Anche nella nostra Chiesa, come in tutte le Chiese del mondo è in corso la fase sinodale dell’ascolto. Che cosa si ascolta? La Chiesa che si racconta! Siamo nella fase “narrativa” di un cammino sinodale che si concluderà nel 2025 e che vede intrecciarsi la fase “universale” di quest’anno con le altre due, “sapienziale” e “profetica” che riguarderanno nei prossimi due anni il cammino di tutte le Chiese che sono in Italia. È molto importante questa fase narrativa, propedeutica alle due successive. Nell’intenzione di Papa Francesco è un modo per educarci alla sinodalità, cioè al camminare insieme.
Il Papa sta chiedendo a tutte le Chiese su cui esercita la sollecitudine pastorale come successore di Pietro: «Come camminate insieme nella vostra Chiesa?». Sembra una domanda elementare, ma è difficile dare una risposta, perché è difficile camminare insieme agli altri, attendere i più lenti che spesso vengono lasciati indietro o non tenere il passo con altri che sono andati più avanti. È una questione legata all’individualismo che da sempre segna la natura umana e che fa parte della struttura complessa di quel “peccato originale” di cui portiamo le tracce. Nella mancanza dell’abitudine al camminare insieme, si fa anche fatica a uscire dalla propria e individuale visione di Chiesa. Ciascuno ne ha una che non sempre delinea la natura vera della Chiesa così come la troviamo in Lumen Gentium e in tutti gli altri documenti del Vaticano II.
Dopo quasi sessant’anni dalla chiusura del Concilio riconosciamo che abbiamo fatto fatica a metabolizzarli e che abbiamo ancora una visione di Chiesa che corrisponde al passato, più o meno glorioso, che non c’è più. Il Papa dice che nella Chiesa c’è un virus mortale, più letale del Covid: il clericalismo, che non attacca solo i “chierici” ma anche i laici. Un virus antico che predilige il potere al servire, nullificando il comando del Signore. Anche di questo siamo invitati a “raccontare”: ciò che accade nella nostra vita di cristiani e nella nostra Chiesa locale. Le risposte a questi inviti, del racconto e dell’ascolto sono timide. Non soltanto nella nostra Chiesa, dove in verità il maggior entusiasmo lo manifestano i laici e le aggregazioni laicali, ma anche gruppi esterni alle dinamiche ecclesiali formati dai cosiddetti “lontani”: cristiani anagrafici che si sono allontanati per scandali, delusioni, conflitti… che credono in Cristo ma constatano le incoerenze della Chiesa, a tutti i livelli. Ci si sta impegnando perché la dinamica narrazione-ascolto tocchi la vita almeno di tutte le parrocchie e che ne diventi lo stile.
Il camminare insieme è sinonimo di “comunione”, e questa implica la “partecipazione” attiva alla vita della “comunità cristiana” che spesso è tale solo di nome. Il Signore non ci ha lasciato una fede individualistica, ci ha lasciato la Chiesa in cui si vive la fede per la “missione”, che è il terzo grande tema di questo sinodo mondiale di cui potremo vantarci di essere stati protagonisti: è un evento unico, in cui tutti i fedeli sono interpellati perché sia sempre più chiara la consapevolezza che tutti, in Cristo, siamo un solo corpo. Si sta cercando di raggiungere tutte le parrocchie, che sono i gangli vitali della Chiesa diocesana; dopo due anni di isolamento pandemico si avverte anche la necessità di entrare in relazione comunionale e superare lo scoraggiamento che ci ha segnati.

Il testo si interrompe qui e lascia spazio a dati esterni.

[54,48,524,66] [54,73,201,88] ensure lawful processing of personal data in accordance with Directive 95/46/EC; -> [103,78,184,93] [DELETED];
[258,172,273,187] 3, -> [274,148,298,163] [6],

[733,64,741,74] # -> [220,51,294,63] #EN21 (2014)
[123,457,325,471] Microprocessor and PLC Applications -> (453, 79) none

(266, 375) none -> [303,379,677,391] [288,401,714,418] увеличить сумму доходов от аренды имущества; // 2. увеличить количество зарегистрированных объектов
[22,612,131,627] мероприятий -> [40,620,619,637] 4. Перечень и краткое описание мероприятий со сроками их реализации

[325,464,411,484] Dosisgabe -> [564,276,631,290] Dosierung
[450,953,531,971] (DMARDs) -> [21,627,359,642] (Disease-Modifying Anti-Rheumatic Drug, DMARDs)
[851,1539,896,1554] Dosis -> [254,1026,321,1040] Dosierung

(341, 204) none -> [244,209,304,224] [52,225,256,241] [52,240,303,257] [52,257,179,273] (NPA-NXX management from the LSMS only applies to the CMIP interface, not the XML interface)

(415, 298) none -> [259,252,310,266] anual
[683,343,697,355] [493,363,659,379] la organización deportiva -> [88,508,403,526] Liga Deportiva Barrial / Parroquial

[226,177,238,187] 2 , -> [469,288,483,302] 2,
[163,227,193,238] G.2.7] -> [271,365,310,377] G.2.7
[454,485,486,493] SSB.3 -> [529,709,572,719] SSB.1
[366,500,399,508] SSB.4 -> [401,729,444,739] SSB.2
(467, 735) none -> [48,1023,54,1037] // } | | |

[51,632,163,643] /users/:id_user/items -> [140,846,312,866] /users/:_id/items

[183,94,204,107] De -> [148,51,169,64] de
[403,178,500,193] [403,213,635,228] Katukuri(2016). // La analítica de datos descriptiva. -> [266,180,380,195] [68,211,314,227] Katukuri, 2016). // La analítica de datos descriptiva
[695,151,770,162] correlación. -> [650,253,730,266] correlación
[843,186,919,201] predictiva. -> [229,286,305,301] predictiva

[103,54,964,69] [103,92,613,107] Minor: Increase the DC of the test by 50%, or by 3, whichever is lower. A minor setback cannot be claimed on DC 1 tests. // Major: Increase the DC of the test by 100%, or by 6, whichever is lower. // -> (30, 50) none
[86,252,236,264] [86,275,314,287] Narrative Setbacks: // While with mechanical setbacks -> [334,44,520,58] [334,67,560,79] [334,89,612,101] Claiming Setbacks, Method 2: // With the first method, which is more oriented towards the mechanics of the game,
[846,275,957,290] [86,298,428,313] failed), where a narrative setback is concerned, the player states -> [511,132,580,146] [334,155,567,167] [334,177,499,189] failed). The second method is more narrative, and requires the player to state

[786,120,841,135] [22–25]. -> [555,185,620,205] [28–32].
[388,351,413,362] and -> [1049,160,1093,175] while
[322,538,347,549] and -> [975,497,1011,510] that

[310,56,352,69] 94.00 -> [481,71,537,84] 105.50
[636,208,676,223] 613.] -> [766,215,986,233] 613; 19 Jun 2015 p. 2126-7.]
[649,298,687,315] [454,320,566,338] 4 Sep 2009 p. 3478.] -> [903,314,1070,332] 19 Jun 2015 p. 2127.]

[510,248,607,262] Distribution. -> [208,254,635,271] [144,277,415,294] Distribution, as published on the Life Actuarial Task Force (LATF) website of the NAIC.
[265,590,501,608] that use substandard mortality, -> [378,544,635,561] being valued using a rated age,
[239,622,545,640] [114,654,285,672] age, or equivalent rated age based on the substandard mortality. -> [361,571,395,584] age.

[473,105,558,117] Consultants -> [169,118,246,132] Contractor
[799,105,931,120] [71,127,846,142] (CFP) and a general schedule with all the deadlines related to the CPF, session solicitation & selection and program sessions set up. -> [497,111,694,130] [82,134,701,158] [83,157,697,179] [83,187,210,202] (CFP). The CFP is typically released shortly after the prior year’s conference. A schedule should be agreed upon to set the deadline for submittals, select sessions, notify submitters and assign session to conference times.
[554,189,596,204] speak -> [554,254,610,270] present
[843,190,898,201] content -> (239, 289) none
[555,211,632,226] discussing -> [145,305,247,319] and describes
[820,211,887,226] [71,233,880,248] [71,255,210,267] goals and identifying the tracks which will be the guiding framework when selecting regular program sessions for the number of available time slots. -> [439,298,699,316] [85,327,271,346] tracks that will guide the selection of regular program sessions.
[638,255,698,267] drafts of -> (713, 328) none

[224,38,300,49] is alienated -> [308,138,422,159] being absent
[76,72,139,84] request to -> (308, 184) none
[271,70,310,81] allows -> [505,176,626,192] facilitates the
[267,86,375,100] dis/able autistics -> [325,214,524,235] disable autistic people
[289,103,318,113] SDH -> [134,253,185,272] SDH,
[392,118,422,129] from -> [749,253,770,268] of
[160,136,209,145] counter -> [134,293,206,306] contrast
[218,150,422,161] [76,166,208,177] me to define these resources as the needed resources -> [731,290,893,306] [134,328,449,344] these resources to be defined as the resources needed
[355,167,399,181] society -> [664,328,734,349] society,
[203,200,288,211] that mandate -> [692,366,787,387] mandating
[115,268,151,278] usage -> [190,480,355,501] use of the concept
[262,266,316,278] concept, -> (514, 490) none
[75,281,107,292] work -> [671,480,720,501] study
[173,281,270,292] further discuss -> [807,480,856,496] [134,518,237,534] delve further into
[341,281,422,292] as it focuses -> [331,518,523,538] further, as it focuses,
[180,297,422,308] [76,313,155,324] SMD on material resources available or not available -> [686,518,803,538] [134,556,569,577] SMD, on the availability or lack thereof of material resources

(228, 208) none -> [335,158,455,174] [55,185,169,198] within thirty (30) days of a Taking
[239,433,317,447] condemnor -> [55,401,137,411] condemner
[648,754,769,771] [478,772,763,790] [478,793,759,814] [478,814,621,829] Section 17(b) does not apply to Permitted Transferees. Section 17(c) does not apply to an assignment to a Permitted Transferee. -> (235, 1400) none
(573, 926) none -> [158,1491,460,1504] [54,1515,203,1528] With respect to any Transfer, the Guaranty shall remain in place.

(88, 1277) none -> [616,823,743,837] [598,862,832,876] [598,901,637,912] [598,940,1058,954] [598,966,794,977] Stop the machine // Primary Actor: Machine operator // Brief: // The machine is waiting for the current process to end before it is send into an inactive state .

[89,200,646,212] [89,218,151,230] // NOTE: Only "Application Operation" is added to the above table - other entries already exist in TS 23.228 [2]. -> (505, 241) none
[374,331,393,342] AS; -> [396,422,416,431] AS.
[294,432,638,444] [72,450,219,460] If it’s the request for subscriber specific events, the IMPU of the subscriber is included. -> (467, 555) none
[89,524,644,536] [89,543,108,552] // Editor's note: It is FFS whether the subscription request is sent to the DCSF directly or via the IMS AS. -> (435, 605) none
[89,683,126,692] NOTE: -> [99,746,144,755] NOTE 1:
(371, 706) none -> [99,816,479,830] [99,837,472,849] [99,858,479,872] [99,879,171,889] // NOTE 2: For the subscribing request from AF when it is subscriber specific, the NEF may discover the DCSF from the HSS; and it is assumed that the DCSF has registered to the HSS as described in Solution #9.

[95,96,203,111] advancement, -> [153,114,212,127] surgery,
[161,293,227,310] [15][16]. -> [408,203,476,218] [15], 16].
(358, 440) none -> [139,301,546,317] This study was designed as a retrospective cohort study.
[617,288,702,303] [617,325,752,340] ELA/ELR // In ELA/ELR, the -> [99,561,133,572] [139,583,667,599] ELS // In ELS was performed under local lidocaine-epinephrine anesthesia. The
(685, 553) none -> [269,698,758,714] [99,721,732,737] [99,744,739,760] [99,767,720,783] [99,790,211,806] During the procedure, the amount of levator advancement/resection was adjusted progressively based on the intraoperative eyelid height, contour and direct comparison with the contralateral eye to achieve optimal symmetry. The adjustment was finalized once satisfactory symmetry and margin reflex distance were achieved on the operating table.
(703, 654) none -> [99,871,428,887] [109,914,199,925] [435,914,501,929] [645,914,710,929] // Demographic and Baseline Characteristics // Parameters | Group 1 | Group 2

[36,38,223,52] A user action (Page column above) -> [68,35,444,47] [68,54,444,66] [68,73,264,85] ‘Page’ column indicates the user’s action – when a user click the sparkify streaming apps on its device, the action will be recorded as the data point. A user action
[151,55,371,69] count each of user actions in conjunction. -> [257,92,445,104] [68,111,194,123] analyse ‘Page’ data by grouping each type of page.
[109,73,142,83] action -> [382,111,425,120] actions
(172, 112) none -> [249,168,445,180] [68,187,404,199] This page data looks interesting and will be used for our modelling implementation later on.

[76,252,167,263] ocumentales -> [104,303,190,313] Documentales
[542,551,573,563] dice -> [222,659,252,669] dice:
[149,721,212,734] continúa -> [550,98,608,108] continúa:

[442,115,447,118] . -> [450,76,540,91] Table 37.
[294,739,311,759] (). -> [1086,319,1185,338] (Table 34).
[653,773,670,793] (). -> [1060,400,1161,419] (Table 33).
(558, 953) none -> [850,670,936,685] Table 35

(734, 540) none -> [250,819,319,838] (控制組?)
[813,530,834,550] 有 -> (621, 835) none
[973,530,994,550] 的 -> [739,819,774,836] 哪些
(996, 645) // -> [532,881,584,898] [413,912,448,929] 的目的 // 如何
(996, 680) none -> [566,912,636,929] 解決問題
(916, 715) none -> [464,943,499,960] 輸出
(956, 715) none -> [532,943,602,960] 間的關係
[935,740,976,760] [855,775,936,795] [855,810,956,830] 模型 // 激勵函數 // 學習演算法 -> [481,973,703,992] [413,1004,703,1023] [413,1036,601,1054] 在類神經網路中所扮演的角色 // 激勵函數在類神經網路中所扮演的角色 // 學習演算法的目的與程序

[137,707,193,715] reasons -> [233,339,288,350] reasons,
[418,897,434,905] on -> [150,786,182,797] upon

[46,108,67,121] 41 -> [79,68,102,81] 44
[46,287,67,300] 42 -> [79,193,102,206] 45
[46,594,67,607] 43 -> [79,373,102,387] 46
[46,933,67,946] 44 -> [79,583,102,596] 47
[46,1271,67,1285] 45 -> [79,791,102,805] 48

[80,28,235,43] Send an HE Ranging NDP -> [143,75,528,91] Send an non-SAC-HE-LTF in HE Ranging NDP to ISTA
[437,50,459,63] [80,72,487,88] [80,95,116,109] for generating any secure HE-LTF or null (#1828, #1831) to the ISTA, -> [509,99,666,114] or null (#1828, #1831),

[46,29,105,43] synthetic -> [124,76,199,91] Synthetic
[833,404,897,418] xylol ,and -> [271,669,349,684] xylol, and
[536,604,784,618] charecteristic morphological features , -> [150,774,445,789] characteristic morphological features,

Il Sinodo è l’occasione per tornare a parlarci, ascoltarci, programmare insieme la difficile missione che si prospetta in questo tempo culturale così nuovo ed epocale: per recuperare i giovani, che vedono la Chiesa lontana dai loro bisogni e aspettative, così come tutti quelli verso i quali siamo “in debito di ascolto”. Tra questi ultimi, senz’altro, le altre confessioni cristiane, per cui perdura un doloroso stato di divisione, e le altre confessioni religiose come i musulmani che sul nostro territorio ci vivono accanto senza che si possa dire ci sia un dialogo sereno e fattivo. L’équipe sinodale diocesana è al lavoro, al servizio dello strumento sinodale, dono fragile e potente a un tempo, grazia di Dio in vasi di creta, da cui dipende la missione della Chiesa nel terzo millennio. Il Sinodo è di tutti perché la Chiesa è di tutti e Cristo è di tutti. La sua riuscita richiede l’impegno di tutti per il bene di tutti.